Matanya seksama memindai setiap penjuru kafe. Meja yang ditempati si mata hazel sudah kosong. Kepala Daniel menoleh cepat, meneliti saksama setiap meja dan setiap sudut kafe. Berharap gadis itu hanya sekedar berpindah meja atau sedang berjalan keluar rest room. Nihil.

Gadis itu benar-benar menghilang.

Helaan napas Daniel sangat panjang. Entah mengapa, menyadari bahwa gadis itu sudah tak berada di tempatnya memunculkan sebersit kekecewaan dalam hati. Ini aneh. Mereka bahkan belum pernah berkenalan. Hanya saling bertukar tatapan dalam durasi beberapa menit saja. Akan tetapi, Daniel begitu ingin menjangkau gadis itu.

Mungkin memang belum takdirku.

Daniel berkata dalam hati. Gontai dia keluar kafe. Baru tiga langkah berjalan, lelaki itu merasakan lengannya digenggam erat oleh tangan ramping nan halus. Dia menoleh untuk melihat siapa yang telah menahannya dan jantungnya langsung berdegup kencang.

Gadis itu. Gadis bermata hazel yang memabukkan. Gadisnya tengah berdiri tepat di hadapannya. Dari jarak sedekat ini, Daniel bisa melihat kecantikan hakiki sang gadis. Wajah ovalnya tak tersapu pulasan make up. Bulu mata pirangnya sangat lebat, membingkai sepasang mata hazel yang bersinar hangat. Pipinya bersemu merah, efek dari cuaca musim panas yang menyenangkan. Bibir itu ....

Daniel berdeham keras. Mengalihkan otaknya dari prospek fantasi mesum yang akan menghilangkan akal sehatnya selama rapat sore nanti. Namun, untuk terakhir kalinya dia ingin melihat bibir lembut itu. Bibir yang merona merah muda dan sangat menggoda untuk dicium.

Damn, Daniel!

Daniel memaki diri sendiri.

"Bisa lepaskan tanganku, Miss?" Suara Daniel serak.

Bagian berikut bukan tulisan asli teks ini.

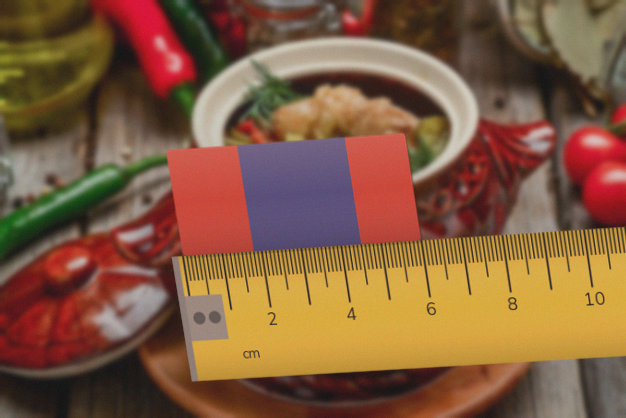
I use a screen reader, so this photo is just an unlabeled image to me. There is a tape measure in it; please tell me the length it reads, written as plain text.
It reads 6 cm
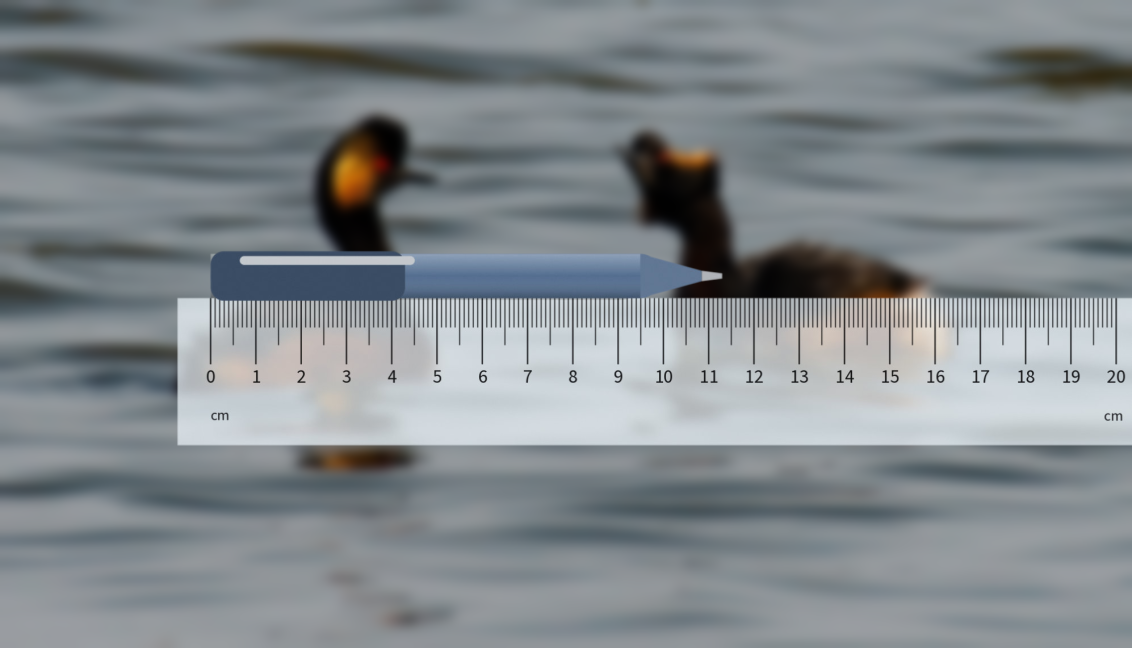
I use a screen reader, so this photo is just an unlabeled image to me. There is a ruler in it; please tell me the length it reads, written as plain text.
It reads 11.3 cm
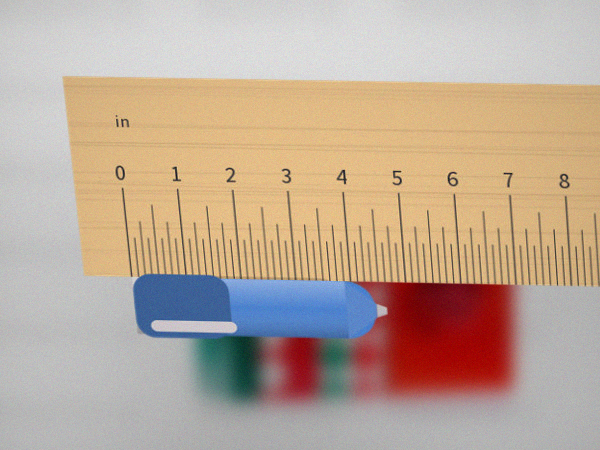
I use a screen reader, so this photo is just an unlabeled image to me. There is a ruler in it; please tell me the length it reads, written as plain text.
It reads 4.625 in
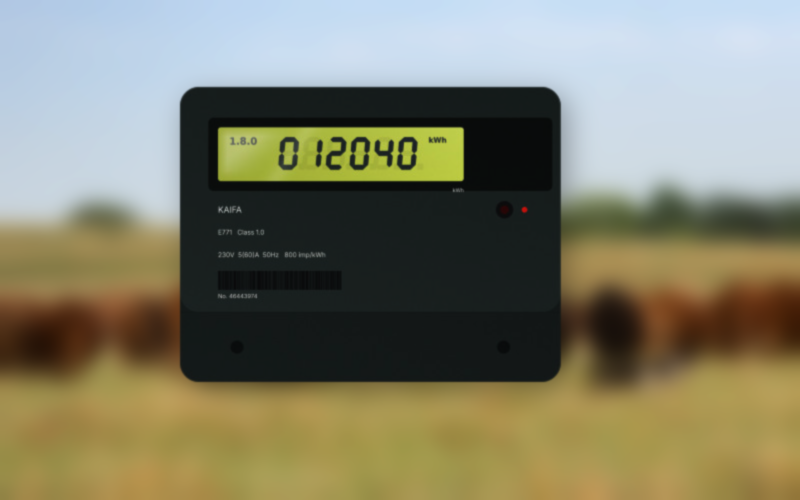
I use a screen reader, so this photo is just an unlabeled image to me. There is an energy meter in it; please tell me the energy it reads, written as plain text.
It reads 12040 kWh
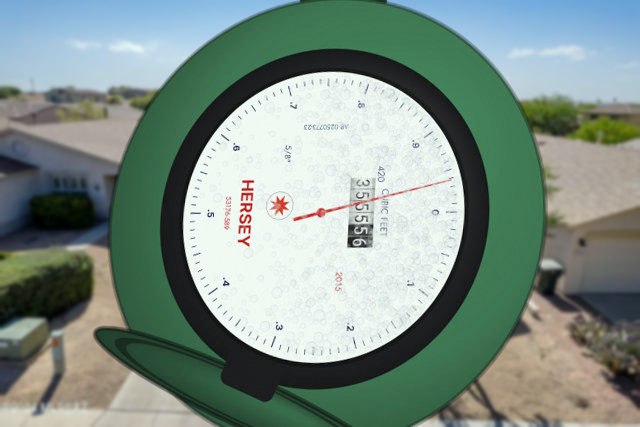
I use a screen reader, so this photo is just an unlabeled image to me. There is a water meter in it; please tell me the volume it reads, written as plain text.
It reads 355555.96 ft³
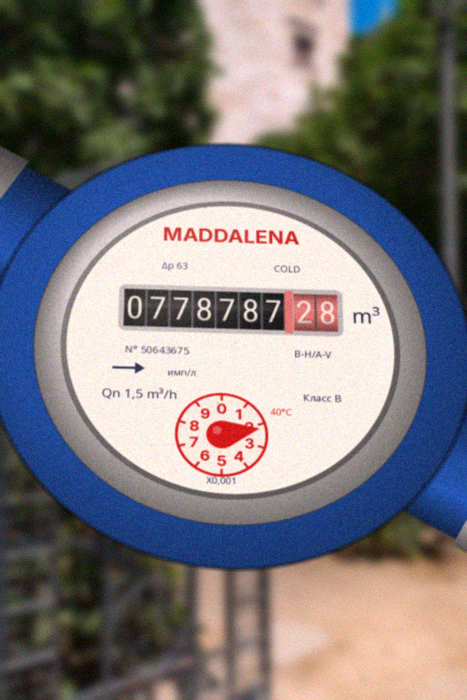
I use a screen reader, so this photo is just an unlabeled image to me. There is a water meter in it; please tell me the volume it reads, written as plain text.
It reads 778787.282 m³
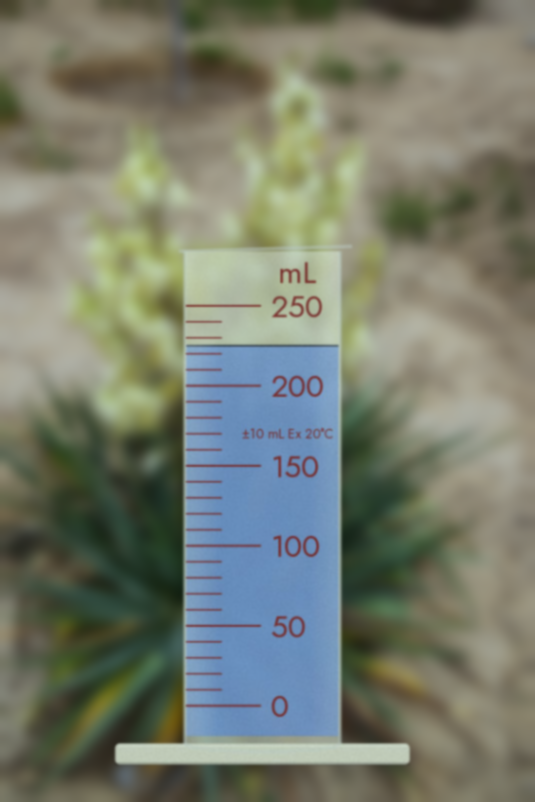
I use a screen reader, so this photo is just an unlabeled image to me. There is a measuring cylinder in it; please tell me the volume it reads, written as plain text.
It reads 225 mL
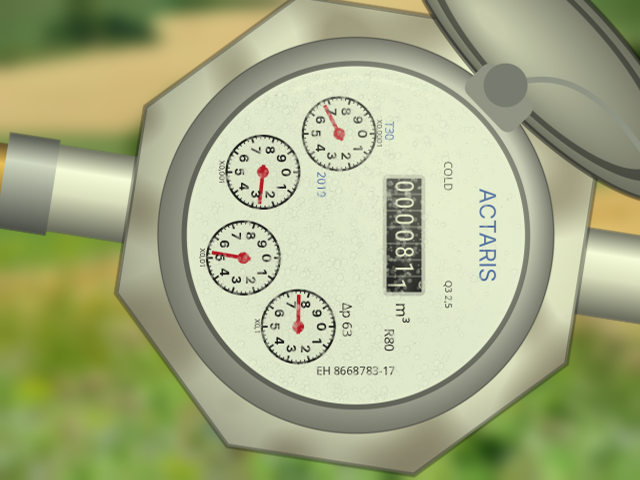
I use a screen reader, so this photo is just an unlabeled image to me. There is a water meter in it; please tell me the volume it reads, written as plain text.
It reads 810.7526 m³
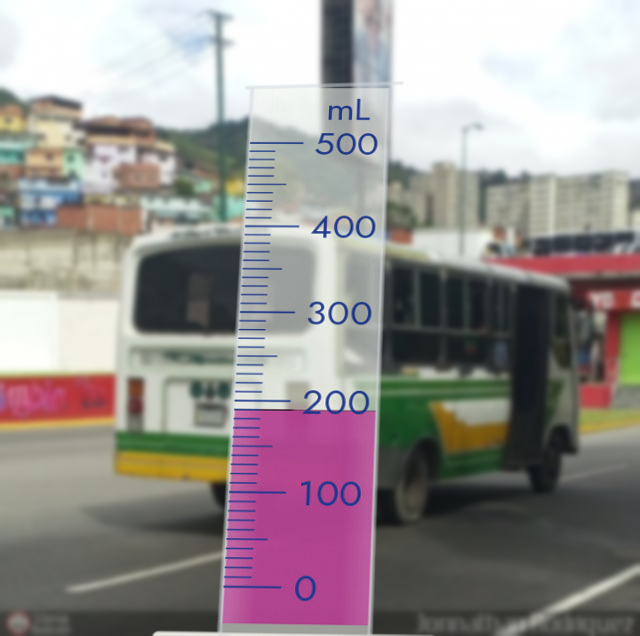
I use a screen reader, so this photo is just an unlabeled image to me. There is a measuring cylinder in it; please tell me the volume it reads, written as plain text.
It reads 190 mL
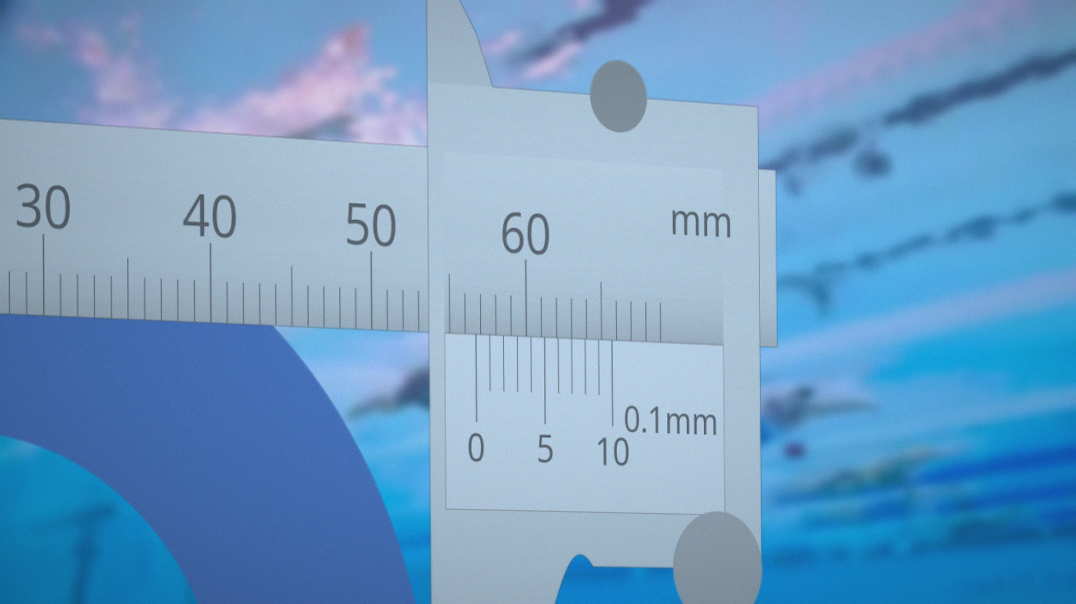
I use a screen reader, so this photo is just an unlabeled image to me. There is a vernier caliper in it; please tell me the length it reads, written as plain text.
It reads 56.7 mm
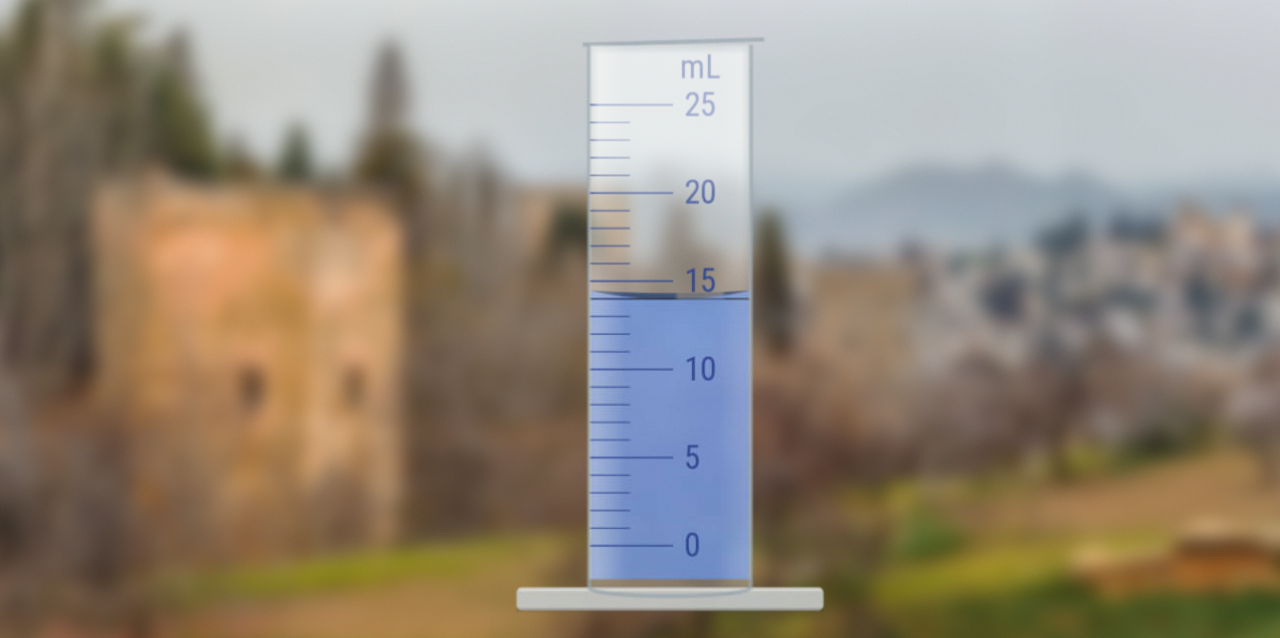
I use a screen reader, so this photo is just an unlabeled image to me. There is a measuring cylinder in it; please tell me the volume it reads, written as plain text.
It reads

Gadis itu menelengkan kepala. "Kenapa aku harus melepaskanmu?"

"Kamu tak mengenalku," Daniel tersenyum tipis. Dia bergerak melepaskan diri dari genggaman ramping tangan si gadis saat suara merdu itu kembali menyapa telinganya.

"Namaku Natalie Graceline Brown. Umurku 21 tahun dan aku tinggal di apartemen dekat sini."

"Eh, yah, Miss Brown, bisa lepaskan tanganku?"

"Aku tahu kamu kembali karena menginginkanku."

Tubuh Daniel membeku. Nanar dipelototinya gadis itu. Nat tersenyum lebar memperlihatkan deretan gigi putih yang tersusun rapi.

Daniel mengerang dalam hati. Tuhan, maafkan aku karena berani bermimpi mencium bibir ranum itu.

"Panggil aku Nat. Jadi, siapa namamu?"

"Daniel." Lelaki itu spontan menjawab tanpa berpikir.

"Kalau begitu, kita sudah saling kenal," senyum Nat kian lebar.

Daniel ternganga takjub. Tak percaya pada pola pendekatan penuh percaya diri yang dilakukan gadis asing ini. Keterkejutannya tak berhenti sampai di situ karena Nat mendadak berjinjit, menarik dasinya mendekat, dan mendaratkan ciuman di bibirnya.

"Senang berkenalan denganmu, Daniel."